Amazon Web Services has deployed clusters of up to 20,000 GPUs, with AWS’ own purpose-built Nitro networking cards. “And we will deploy multiple clusters,” the company’s Chetan Kapoor said. “That is one of the things that I believe differentiates AWS in this particular space. We leverage our Nitro technology to have our own network adapters, which we call Elastic Fabric Adapters.”
The company is in the process of rolling out its second generation of EFA. “And we're also in the process of increasing the bandwidth on a per node basis, around 8× between A100s and H100s,” he said. “We're gonna go up to 3,200Gbps, on a per node basis.”
At Google, an ambitious multi-year effort to overhaul the networks of its massive data center fleet is beginning to pay off.
The company has begun to deploy Mission Apollo custom optical switching technology at a scale never seen before in a data center.
Traditional data center networks use a spine and leaf configuration, where computers are connected to top-of-rack switches (leaves), that are then connected to the spine, which consists of electronic packet switches. Project Apollo replaces the spine with entirely optical interconnects that redirect beams of light with mirrors.
"The bandwidth needs of training, and at some scale inference, is just enormous,” said Google’s Amin Vahdat.

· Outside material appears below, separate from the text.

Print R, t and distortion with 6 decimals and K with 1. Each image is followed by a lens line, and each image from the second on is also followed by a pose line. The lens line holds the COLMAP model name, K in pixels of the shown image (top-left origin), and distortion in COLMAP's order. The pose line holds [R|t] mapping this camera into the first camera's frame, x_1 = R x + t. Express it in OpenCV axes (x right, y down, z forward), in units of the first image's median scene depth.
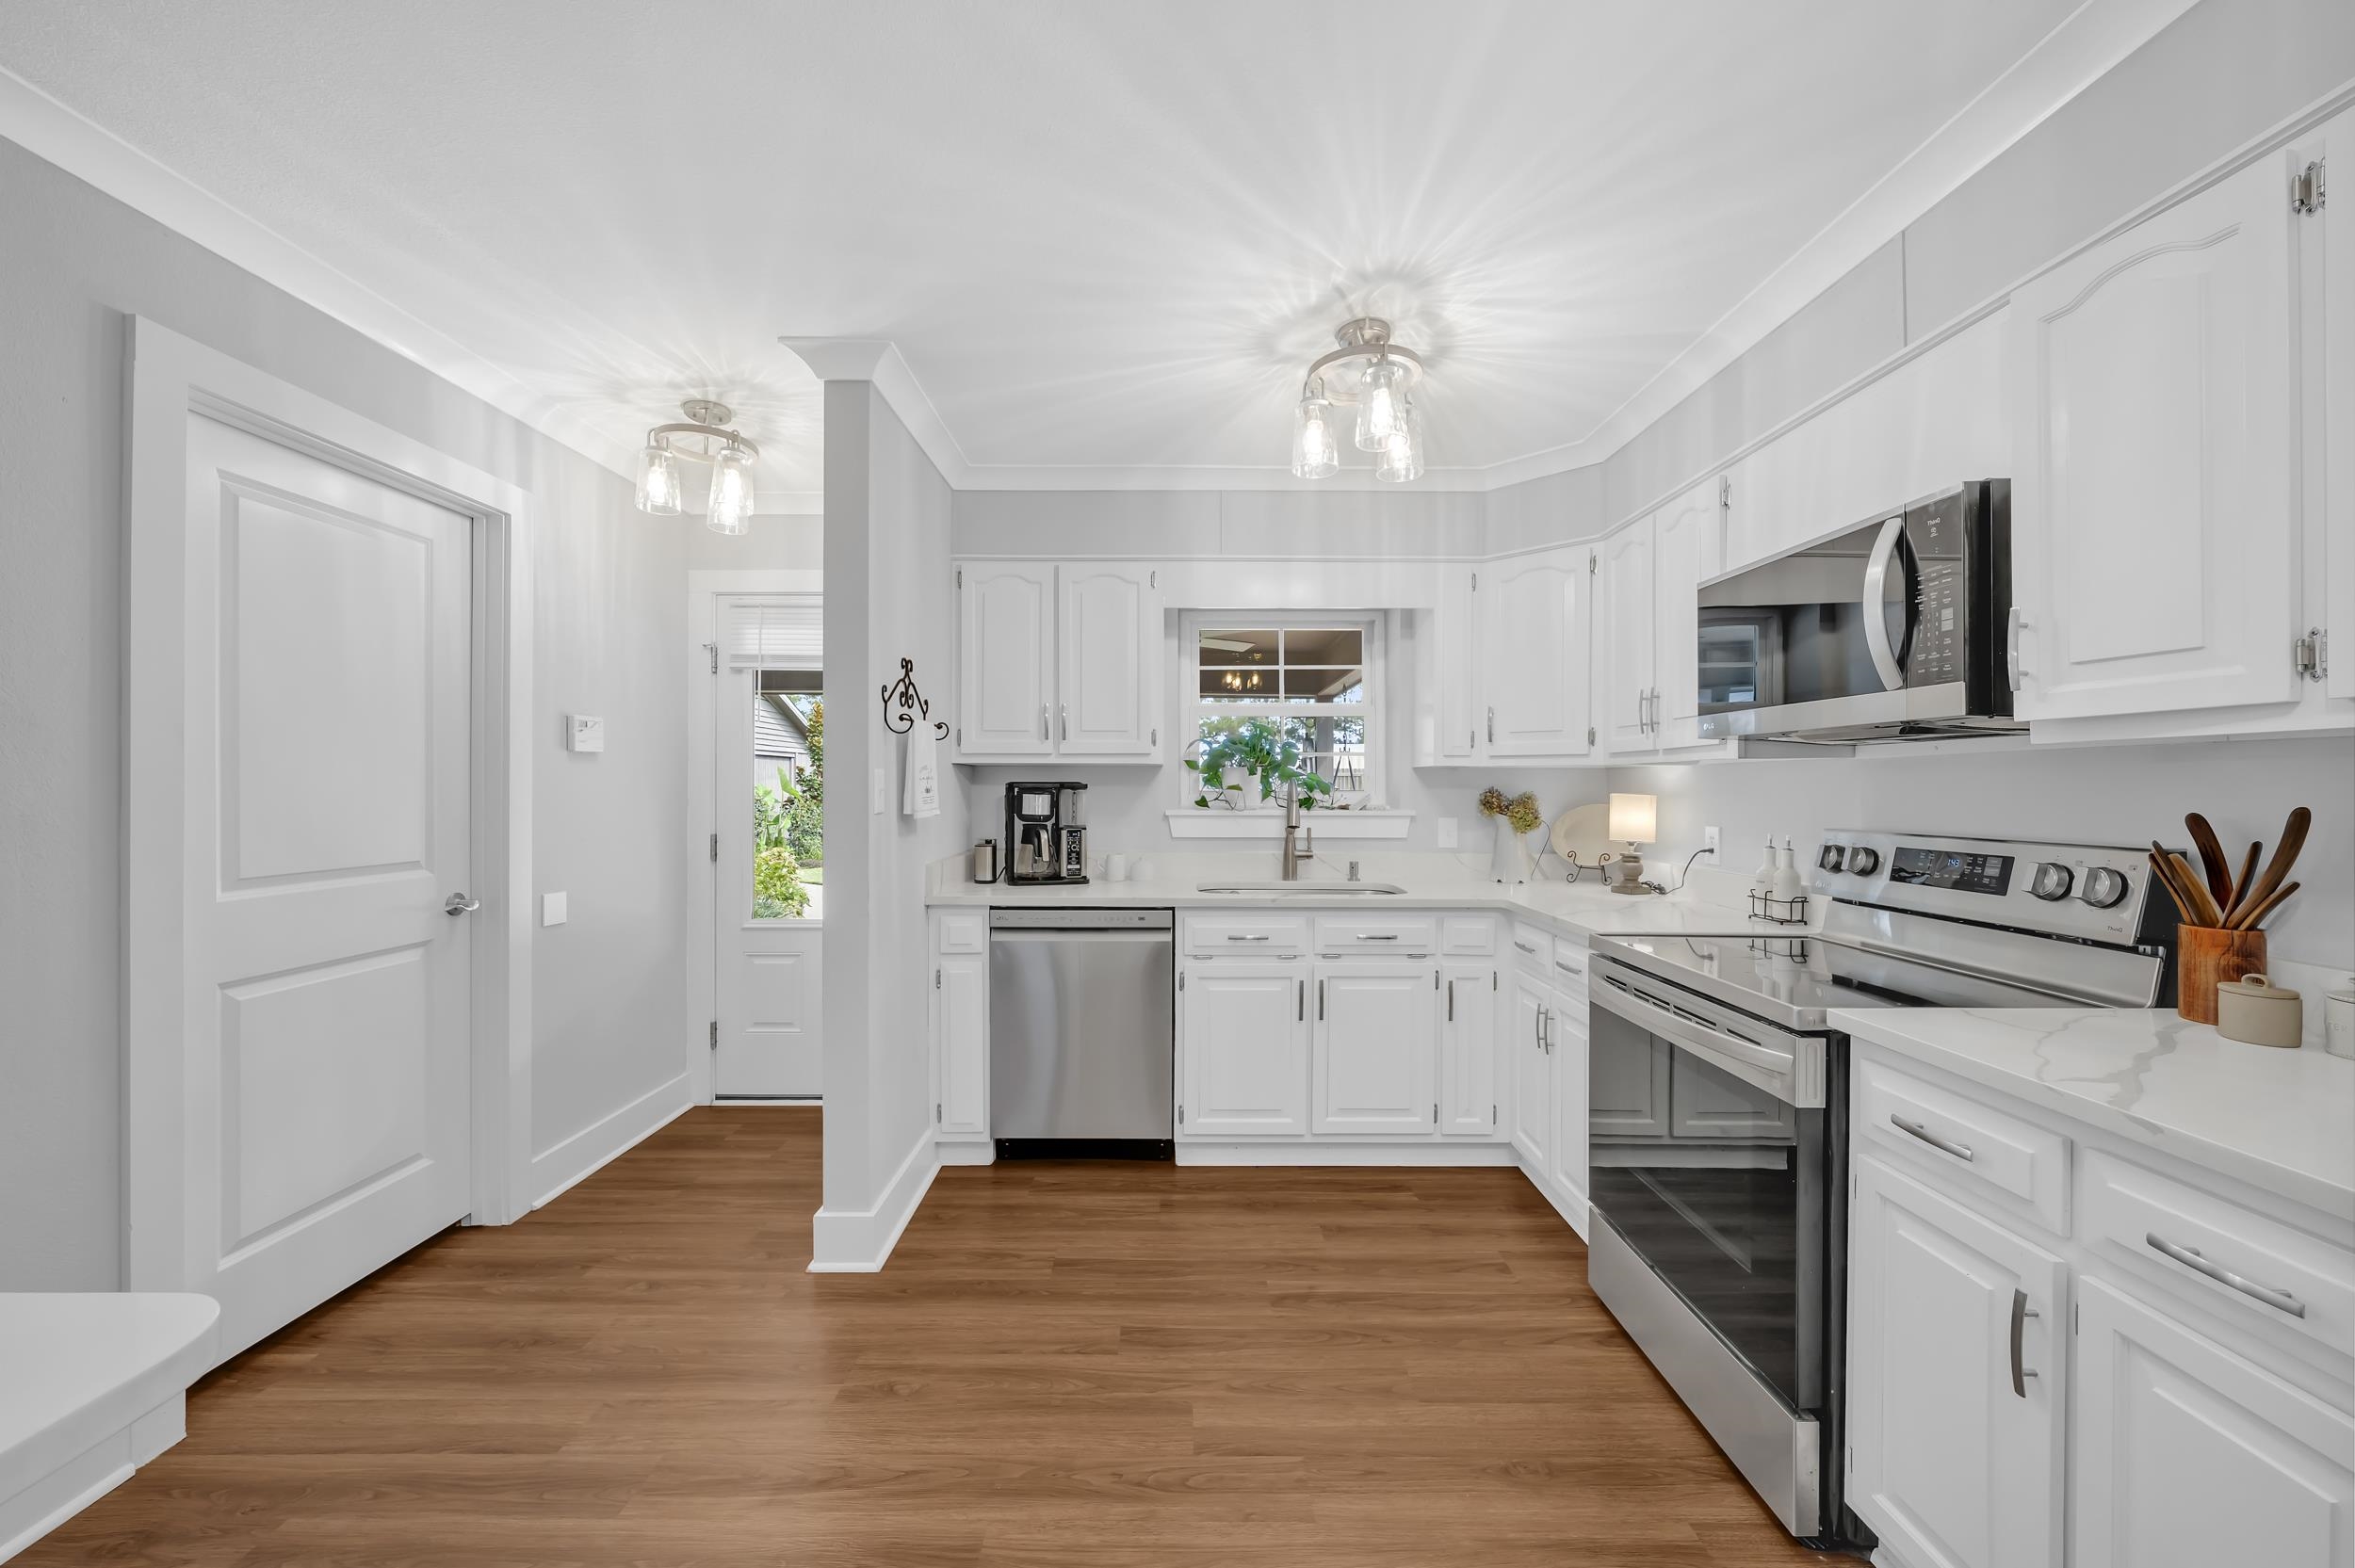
lens RADIAL K [[877.2, 0, 1174.0], [0, 877.2, 784.4], [0, 0, 1]] dist [-0.003616, -0.000151]
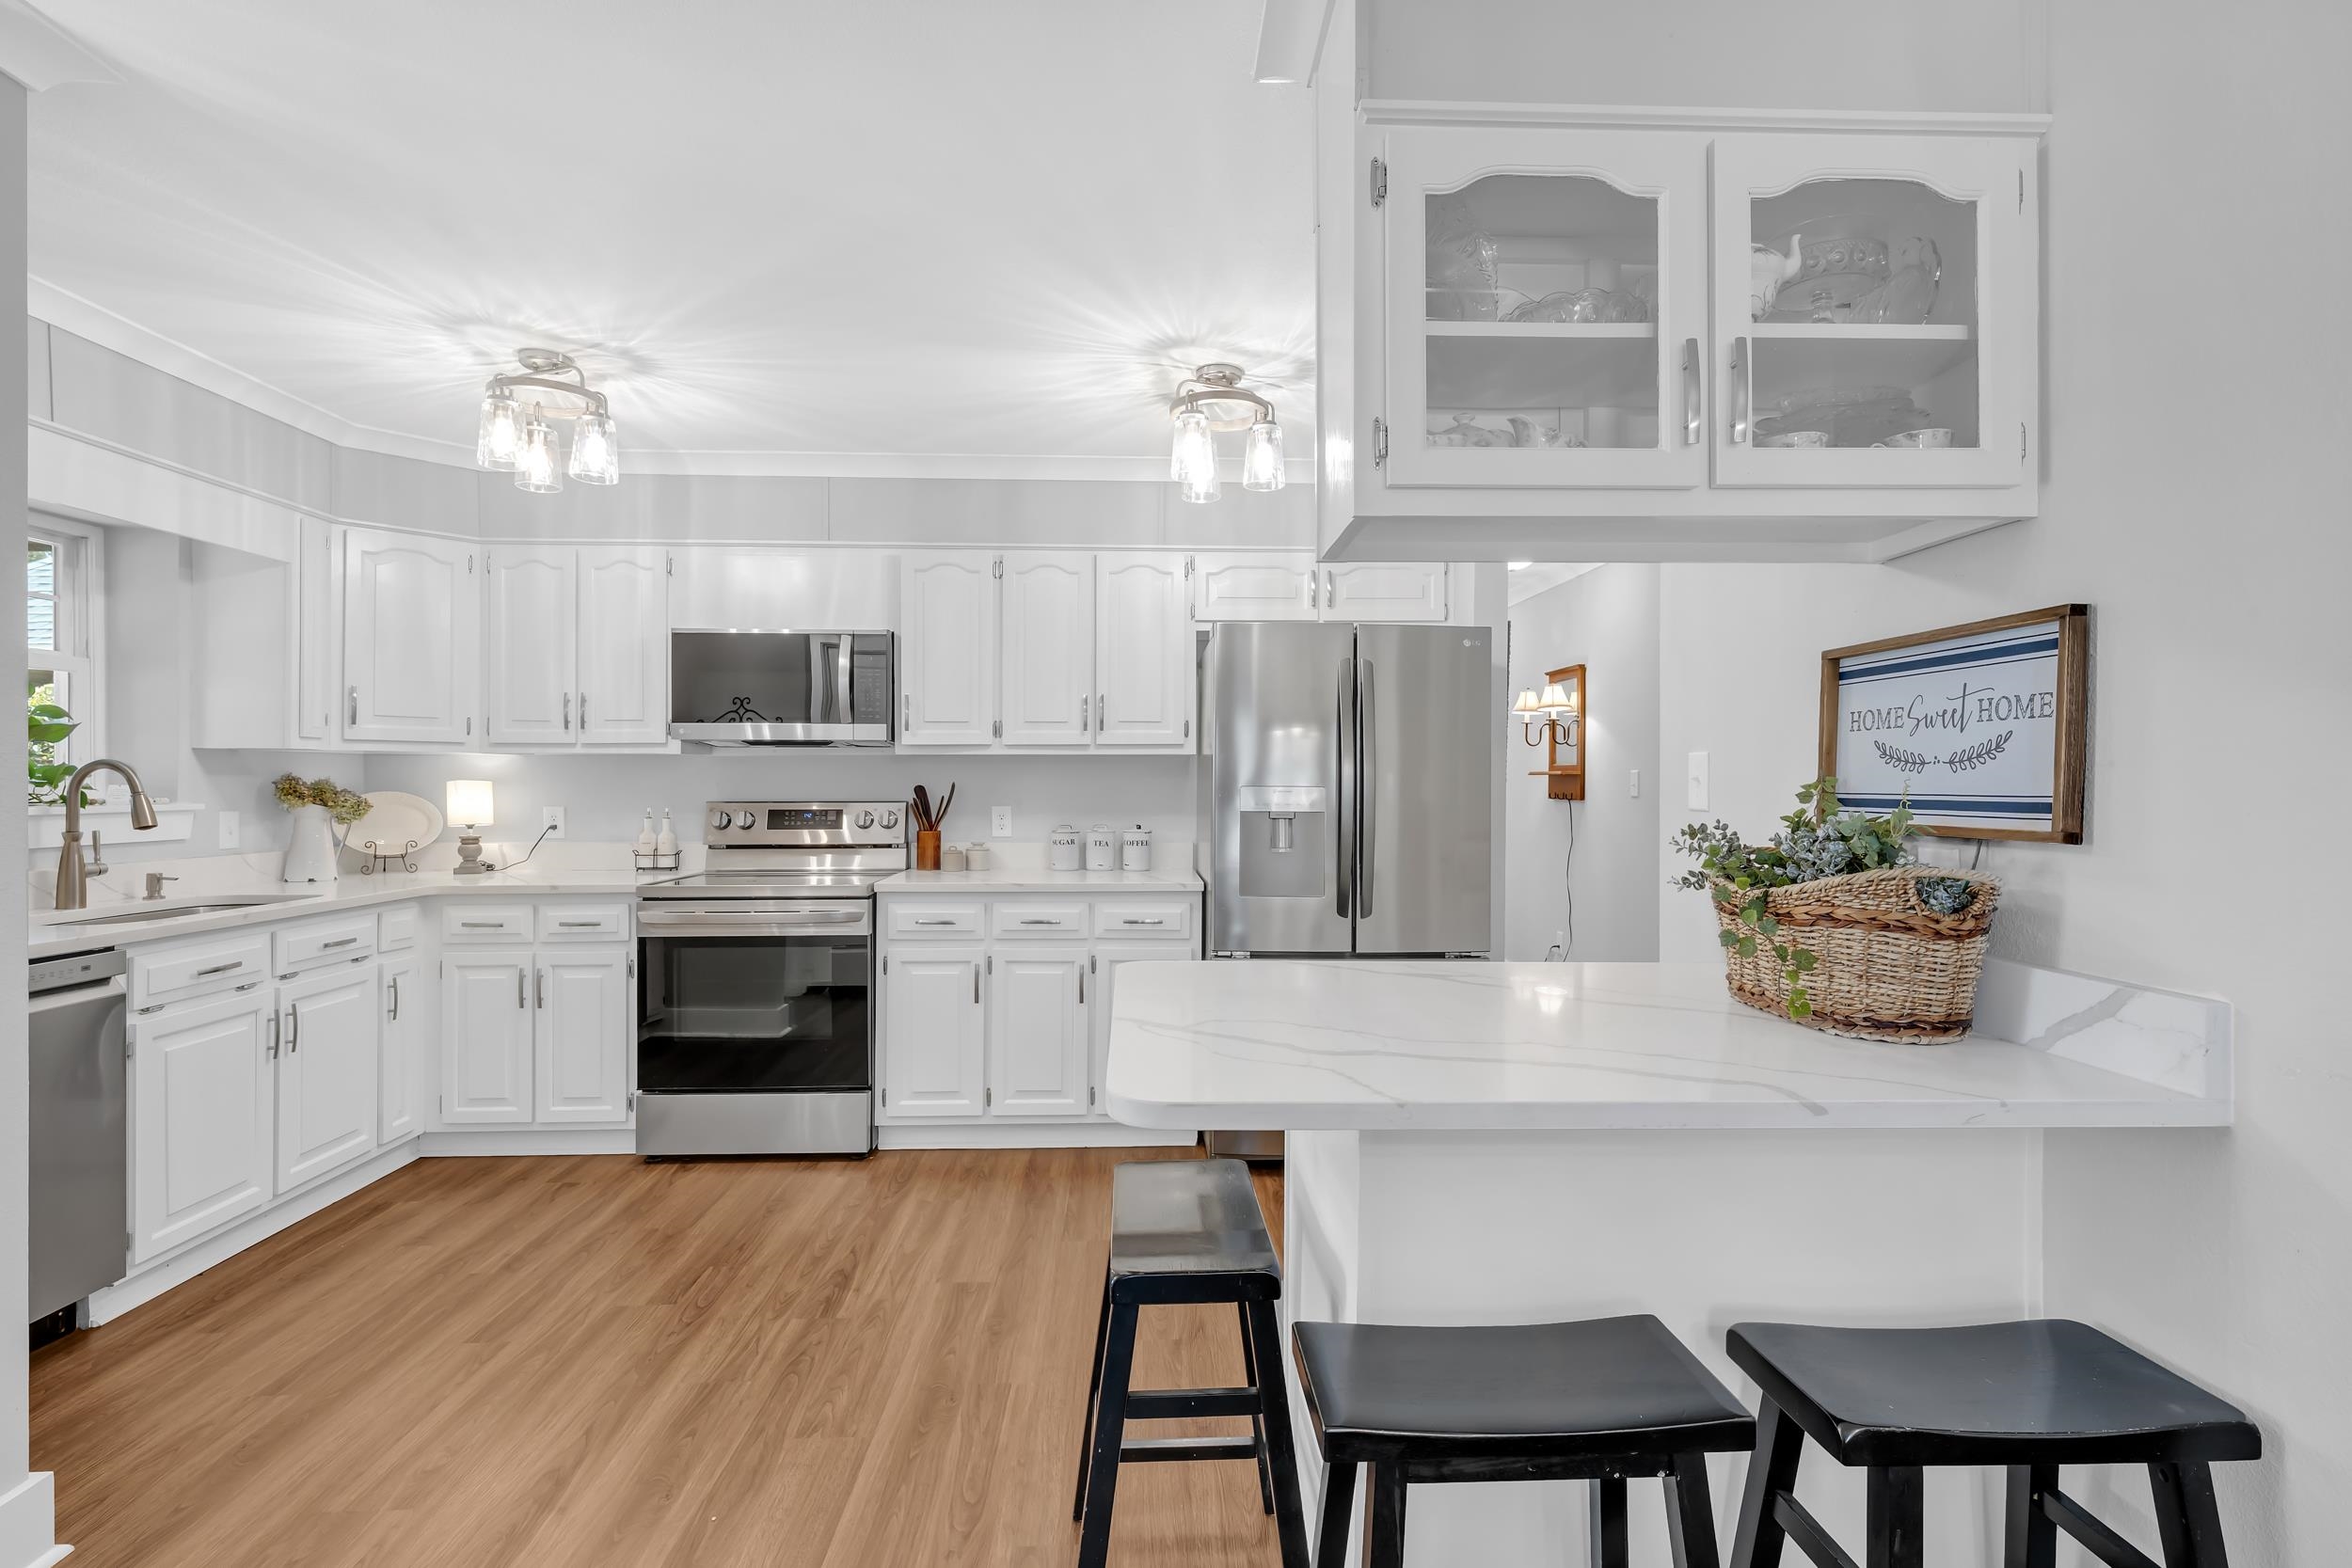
lens RADIAL K [[1139.6, 0, 1187.1], [0, 1139.6, 783.7], [0, 0, 1]] dist [0.015695, 0.000338]
pose [[-0.046777, -0.004511, 0.998895, -0.990391], [-0.002793, 0.999986, 0.004385, 0.006787], [-0.998901, -0.002585, -0.046789, 0.208406]]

Apollo has allowed the company to build networking “topologies that are more closely matched to the communication patterns of these training algorithms,” he said. “We have set up specialized, dedicated networks to distribute parameters among the chips, where enormous amounts of bandwidth are happening synchronously and in real-time.”
This has multiple benefits, he said. At this scale, single chips or racks fail regularly, and “an optical circuit switch is pretty convenient at reconfiguring in response, because now my communication patterns are matching the logical topology of my mesh,” he said.
“I can tell my optical circuit switch, ‘go take some other chips from somewhere else, reconfigure the optical circuit switch to plug those chips into the missing hole, and then keep going.’ There's no need to restart the whole computation or - worst case - start from scratch.”
Apollo also helps deploy capacity flexibly. The company’s TPUv4 scales up to blocks of 4,096 chips. “If I schedule 256 here, 64 there, 128 here, another 512 there, all of a sudden, I'm going to create some holes, where I have a bunch of 64 blocks of chips available.”
In a traditional network architecture, if a customer wanted 512 of those chips they’d be unable to use them. “If I didn't have an optical circuit switch, I'd be sunk, I'd have to wait for some jobs to finish,” Vahdat said. “They're already taking up portions of my mesh, and I don't have a contiguous 512 even though I might have 1,024 chips available.”
But with the optical circuit switch, the company can “connect the right pieces together to create a beautiful 512-node mesh that's logically contiguous. So separating logical from physical topology is super powerful."
Colos and wholesalers
If generative AI becomes a major workload, then every data center in the world could find that it has to rebuild its network, said Ivo Ivanov, CEO of Internet exchange DE-CIX. “There are three critical sets of services we see: 1) Cloud exchange, so direct connectivity to single clouds, 2) Direct interconnection between different clouds used by the enterprise, and 3) Peering for direct interconnect to other networks of end users and customers.”
He argued: “If these services are fundamental for creating the environment that generative AI needs in terms of infrastructure, then every single data center operator today needs to have a solution for an interconnection platform.”
That future-proof network service has to be seamless, he said: “If data center operators do not offer this to their customers today, and in the future, they will just reduce themselves to operators of closets for servers.”